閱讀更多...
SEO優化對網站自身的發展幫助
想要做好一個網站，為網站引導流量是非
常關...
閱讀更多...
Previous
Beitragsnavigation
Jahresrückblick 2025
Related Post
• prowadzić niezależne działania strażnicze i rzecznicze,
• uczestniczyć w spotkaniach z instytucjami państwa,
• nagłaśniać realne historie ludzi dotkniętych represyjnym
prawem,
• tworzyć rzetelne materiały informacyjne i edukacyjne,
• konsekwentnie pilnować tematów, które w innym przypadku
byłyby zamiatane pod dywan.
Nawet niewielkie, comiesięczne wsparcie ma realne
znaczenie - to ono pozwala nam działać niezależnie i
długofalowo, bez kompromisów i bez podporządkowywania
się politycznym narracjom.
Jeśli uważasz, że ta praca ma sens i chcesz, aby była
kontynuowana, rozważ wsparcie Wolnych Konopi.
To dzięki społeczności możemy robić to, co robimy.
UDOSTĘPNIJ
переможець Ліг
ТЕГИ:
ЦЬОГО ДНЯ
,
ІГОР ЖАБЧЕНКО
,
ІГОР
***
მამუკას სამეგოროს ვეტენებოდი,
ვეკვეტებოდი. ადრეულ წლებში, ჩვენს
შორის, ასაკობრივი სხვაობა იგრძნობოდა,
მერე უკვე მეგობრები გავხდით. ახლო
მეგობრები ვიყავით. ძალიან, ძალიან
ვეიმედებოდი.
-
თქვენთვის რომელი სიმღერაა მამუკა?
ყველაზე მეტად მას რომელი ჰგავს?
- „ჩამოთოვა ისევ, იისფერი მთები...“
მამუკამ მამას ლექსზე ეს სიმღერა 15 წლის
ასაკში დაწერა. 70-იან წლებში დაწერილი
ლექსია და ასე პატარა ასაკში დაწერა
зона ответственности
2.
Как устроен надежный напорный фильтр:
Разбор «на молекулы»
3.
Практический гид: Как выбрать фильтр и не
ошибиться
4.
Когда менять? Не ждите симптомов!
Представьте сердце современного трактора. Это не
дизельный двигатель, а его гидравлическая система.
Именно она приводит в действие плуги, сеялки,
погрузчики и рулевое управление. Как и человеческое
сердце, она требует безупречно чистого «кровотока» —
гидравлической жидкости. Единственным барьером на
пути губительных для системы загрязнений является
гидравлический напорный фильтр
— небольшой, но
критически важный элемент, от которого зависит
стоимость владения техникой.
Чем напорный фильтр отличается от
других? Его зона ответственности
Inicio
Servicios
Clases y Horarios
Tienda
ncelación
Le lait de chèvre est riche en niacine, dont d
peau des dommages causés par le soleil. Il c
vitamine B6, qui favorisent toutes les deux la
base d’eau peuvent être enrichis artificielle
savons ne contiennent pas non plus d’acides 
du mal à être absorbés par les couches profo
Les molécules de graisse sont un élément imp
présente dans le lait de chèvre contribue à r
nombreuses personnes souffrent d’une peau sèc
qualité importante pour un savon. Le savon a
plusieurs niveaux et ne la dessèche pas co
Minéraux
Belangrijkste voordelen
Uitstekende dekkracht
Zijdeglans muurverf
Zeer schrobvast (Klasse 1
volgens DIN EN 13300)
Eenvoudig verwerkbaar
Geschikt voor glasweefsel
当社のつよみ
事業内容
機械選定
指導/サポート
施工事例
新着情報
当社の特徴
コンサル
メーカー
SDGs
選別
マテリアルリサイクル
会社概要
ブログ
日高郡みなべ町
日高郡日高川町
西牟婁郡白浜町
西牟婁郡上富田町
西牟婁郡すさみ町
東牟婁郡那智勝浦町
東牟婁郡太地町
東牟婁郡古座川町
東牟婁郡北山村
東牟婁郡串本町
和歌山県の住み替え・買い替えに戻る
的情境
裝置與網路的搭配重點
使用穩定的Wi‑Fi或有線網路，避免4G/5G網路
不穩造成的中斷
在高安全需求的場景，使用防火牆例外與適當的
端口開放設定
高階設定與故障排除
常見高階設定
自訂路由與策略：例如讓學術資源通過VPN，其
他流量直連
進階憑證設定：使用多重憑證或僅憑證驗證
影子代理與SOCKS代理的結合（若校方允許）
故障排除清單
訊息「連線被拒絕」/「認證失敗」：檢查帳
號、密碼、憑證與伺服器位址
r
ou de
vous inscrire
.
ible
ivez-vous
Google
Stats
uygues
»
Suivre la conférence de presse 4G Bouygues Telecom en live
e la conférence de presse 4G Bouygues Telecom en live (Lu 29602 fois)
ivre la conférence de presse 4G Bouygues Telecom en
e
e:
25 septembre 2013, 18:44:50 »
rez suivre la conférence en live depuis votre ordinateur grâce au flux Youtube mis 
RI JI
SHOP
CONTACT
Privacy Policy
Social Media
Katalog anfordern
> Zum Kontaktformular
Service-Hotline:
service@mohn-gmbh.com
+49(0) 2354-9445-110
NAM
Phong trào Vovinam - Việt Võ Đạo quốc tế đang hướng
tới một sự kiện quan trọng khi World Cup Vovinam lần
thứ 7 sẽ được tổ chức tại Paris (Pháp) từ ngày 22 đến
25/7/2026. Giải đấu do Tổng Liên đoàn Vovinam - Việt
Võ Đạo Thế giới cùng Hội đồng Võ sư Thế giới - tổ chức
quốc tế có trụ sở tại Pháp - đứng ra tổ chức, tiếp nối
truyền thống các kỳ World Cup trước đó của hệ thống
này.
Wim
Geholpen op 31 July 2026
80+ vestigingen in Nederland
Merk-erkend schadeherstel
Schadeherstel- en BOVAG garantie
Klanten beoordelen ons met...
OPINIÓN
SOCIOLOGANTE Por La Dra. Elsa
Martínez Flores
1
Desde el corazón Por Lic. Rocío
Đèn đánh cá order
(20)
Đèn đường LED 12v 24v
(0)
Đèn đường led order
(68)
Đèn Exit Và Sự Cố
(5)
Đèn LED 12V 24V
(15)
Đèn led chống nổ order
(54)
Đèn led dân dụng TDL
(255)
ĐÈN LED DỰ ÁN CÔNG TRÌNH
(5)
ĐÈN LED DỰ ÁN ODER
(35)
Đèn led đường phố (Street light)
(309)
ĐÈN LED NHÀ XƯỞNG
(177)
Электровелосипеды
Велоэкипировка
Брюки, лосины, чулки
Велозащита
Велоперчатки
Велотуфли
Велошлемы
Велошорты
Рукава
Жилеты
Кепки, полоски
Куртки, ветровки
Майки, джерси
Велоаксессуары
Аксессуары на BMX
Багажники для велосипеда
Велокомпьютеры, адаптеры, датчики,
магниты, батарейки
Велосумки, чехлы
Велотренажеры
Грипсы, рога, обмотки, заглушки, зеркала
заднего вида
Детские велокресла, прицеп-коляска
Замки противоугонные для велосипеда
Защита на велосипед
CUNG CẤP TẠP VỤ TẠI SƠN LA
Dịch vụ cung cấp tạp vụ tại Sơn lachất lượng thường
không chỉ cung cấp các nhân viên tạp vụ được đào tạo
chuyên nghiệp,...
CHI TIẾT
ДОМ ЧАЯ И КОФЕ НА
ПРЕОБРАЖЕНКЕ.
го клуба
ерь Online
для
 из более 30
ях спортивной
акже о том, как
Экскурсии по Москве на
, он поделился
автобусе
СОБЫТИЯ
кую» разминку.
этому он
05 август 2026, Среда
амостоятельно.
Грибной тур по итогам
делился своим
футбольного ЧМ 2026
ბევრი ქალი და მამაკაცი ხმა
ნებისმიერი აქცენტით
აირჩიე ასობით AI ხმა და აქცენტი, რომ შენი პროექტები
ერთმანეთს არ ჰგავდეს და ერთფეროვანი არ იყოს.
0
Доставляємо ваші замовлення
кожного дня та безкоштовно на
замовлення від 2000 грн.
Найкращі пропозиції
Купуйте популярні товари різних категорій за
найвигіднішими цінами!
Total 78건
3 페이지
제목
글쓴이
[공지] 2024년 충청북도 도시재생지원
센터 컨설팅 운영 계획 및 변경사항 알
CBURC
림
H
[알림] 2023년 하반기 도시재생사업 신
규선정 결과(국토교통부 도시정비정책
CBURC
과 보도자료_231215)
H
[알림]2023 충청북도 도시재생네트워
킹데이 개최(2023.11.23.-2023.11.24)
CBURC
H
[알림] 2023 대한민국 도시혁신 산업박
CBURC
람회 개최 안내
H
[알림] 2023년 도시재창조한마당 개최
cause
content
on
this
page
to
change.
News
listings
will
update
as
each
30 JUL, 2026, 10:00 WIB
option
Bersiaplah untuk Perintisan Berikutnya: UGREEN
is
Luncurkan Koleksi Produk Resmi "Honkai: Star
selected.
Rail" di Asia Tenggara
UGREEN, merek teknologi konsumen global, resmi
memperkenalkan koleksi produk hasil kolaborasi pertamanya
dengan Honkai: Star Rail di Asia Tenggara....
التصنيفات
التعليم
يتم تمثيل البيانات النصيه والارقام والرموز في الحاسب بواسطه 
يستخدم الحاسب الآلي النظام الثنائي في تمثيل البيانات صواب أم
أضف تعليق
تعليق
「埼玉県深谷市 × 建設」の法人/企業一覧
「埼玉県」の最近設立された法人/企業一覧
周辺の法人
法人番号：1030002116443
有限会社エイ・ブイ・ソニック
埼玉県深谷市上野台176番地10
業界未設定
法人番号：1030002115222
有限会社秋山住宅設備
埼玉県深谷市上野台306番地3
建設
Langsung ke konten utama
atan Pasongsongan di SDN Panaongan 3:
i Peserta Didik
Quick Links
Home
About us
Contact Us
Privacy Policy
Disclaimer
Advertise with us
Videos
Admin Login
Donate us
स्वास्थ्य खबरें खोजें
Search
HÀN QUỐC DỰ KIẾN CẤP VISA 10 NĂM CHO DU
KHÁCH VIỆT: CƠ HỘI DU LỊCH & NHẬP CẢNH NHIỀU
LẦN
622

• • • • •

Count the lines of text in the entries above that contain the string "chức", and reply with the number alone.

3